You can judge by yourself.
Your first example
WITH [
"m.Verena von Habsburg-Laufenburg",
"2m: 9.2.1354 Verena von Habsburg-Laufenburg"
] AS texts
UNWIND texts AS text
CALL apoc.text.phonetic(text) YIELD value
RETURN text, value
Results are the same :
text value
"m.Verena von Habsburg-Laufenburg" "M000V650V500H121L151"

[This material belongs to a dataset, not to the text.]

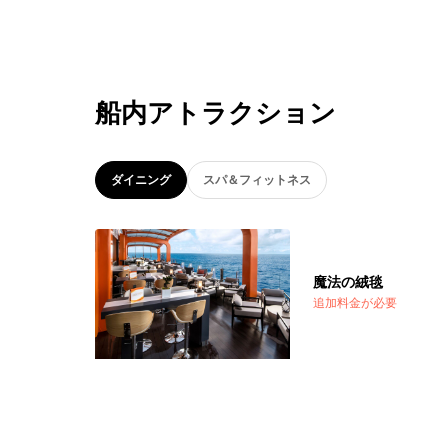
船内アトラクション
ダイニング
スパ＆フィットネス
魔法の絨毯
追加料金が必要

"2m: 9.2.1354 Verena von Habsburg-Laufenburg" "M000V650V500H121L151"
Your second example
WITH [
"m.Gf Antal Pejácsevich de Verõcze (+1838)",
"2m: Budapest 5.7.1880 Gf Arthur Pejácsevich de Verõcze"
] AS texts
UNWIND texts AS text
CALL apoc.text.phonetic(text) YIELD value
RETURN text, value
Results are not the same :
text value
"m.Gf Antal Pejácsevich de Verõcze (+1838)" "M000G100A534P200C120D000V600C000"
"2m: Budapest 5.7.1880 Gf Arthur Pejácsevich de Verõcze" "M000B312G100A636P200C120D000V600C000"
Conclusion
It works for this example, but I'm not sure you can put it as a generic rule. Data lineage is complexe to achieve and you don't have any guaranty to be sure at 100%.
But definitively, apoc.text.phonetic
can helps you to achieve your goal.
Update
Your query should be like this :
MATCH (n1:Person)-[r:SAME_AS]->(n2:Person)
CALL apoc.text.phonetic(n1.name) YIELD value AS n1Phonetic
CALL apoc.text.phonetic(n2.name) YIELD value AS n2Phonetic
WHERE n1Phonetic = n2Phonetic
WITH r
SET r.samePhonetic=true
Here I set the property samePhonetic
to true
if the phonetics are the same.
Moreover, there is an other procedure called apoc.text.phoneticDelta
that can helps you to do this. With it you can defined a threshold, or directly store the delta as a property of your relationship like that :
MATCH (n1:Person)-[r:SAME_AS]->(n2:Person)
CALL apoc.text.phoneticDelta(n1.name, n2.name) YIELD delta
WITH r, delta
SET r.phoneticDelta=delta
A score of 4 means that your two strings are very similar.
A score of 0 means that your two strings are very different.